** Request 1 **
According to the Octoberween wrap-up post, which film did the writer review last year to close out the season?
** Request 2 **
Continue the Octoberween wrap-up post after its final sentence.

Another Octoberween draws to a close. Ah, the passage of time. Makes ya think. As always, we had a blast getting in that holiday spirit. Second Breakfast re-visited Van Helsing, a bangin’ good time if there ever was one, and also the movie that taught me Frankenstein’s Monster could speak. Go figure. Sarah returned with a /horror review of Dark Harvest, the latest painterly chiller from 30 Days of Night director David Slade (at the risk of overusing a phrase, that one also sounds like a bangin’ good time). Yours truly went back to the classics with The Wolf Man. Like I said, we had a blast.
Our twelve dedicated readers will surely remember that last year I wrapped things up with a review of Francis Ford Coppola’s Bram Stoker’s Dracula, a flawed movie for which I developed a grudging appreciation.

** Data shown **
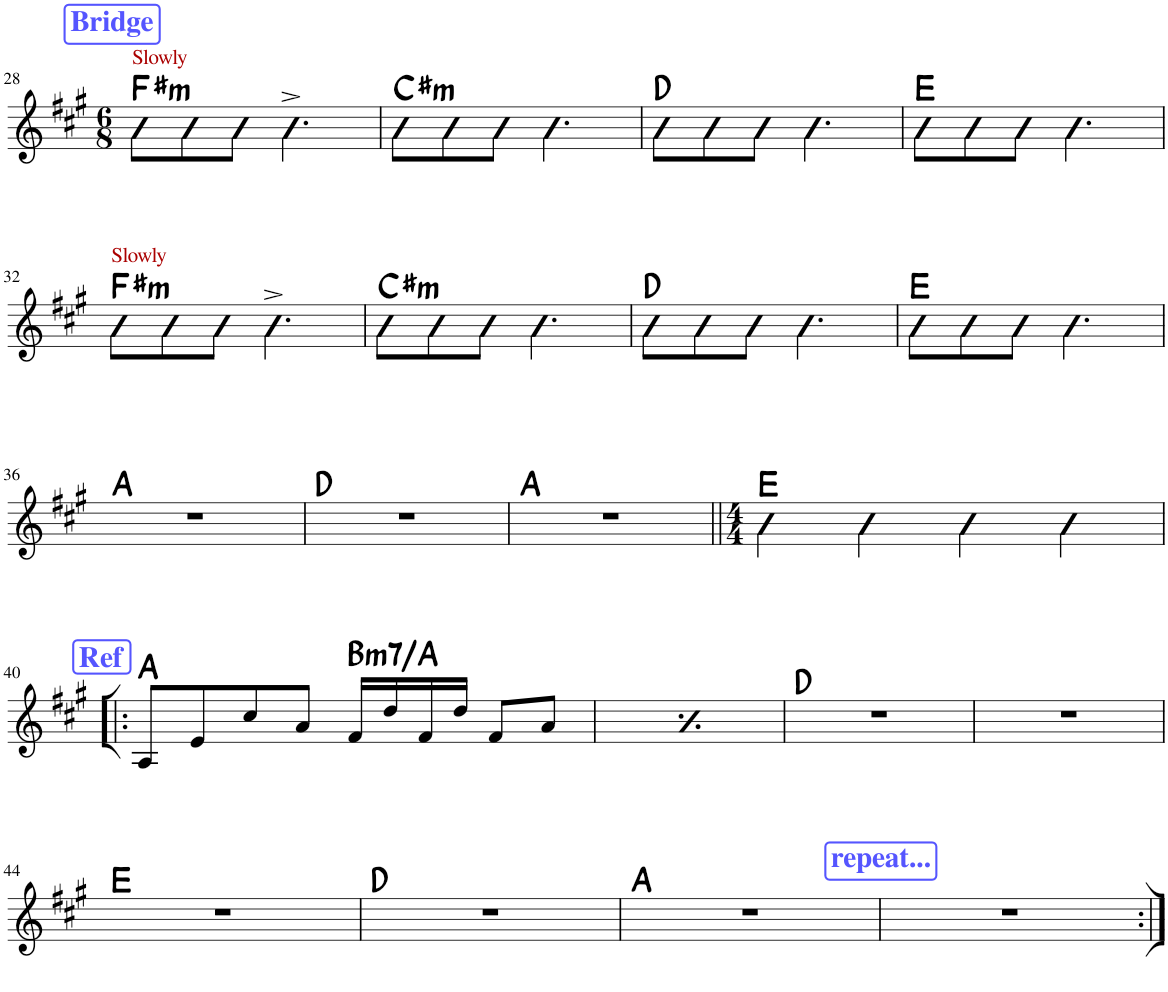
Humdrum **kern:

** Final result 1 **
Francis Ford Coppola's Bram Stoker's Dracula.

** Final result 2 **
I’d long been aware of Kenneth Branagh’s similarly titled Mary Shelley’s Frankenstein, and thought it might be a fun follow-up to the Dracula film that had come out just two years earlier. Evidently, so did Francis Ford Coppola. While doing some supplementary research for this review–don’t be too impressed, I just wanted to see if Kenneth Branagh had ever written down what the hell he was thinking–I learned that the film was produced by Coppola’s American Zoetrope in conjunction with TriStar Pictures, with Coppola even providing “on-set consultation during rehearsals and early phases of photography”.(1)
That’s more of an interesting factoid than a launching point for insightful criticism, which is why it’s in the introduction and not the body of the review. Still, it’s a decent indication of the kind of movie Branagh and co. set out to make: An ostensibly “faithful” adaptation with contemporary sensibilities, aimed at an adult audience. To quote the director himself:
“Since this film is Mary Shelley’s Frankenstein, our intent was always to arrive at an interpretation that’s more faithful than earlier versions to the spirit of her book.” (1)
Let’s see how that worked out.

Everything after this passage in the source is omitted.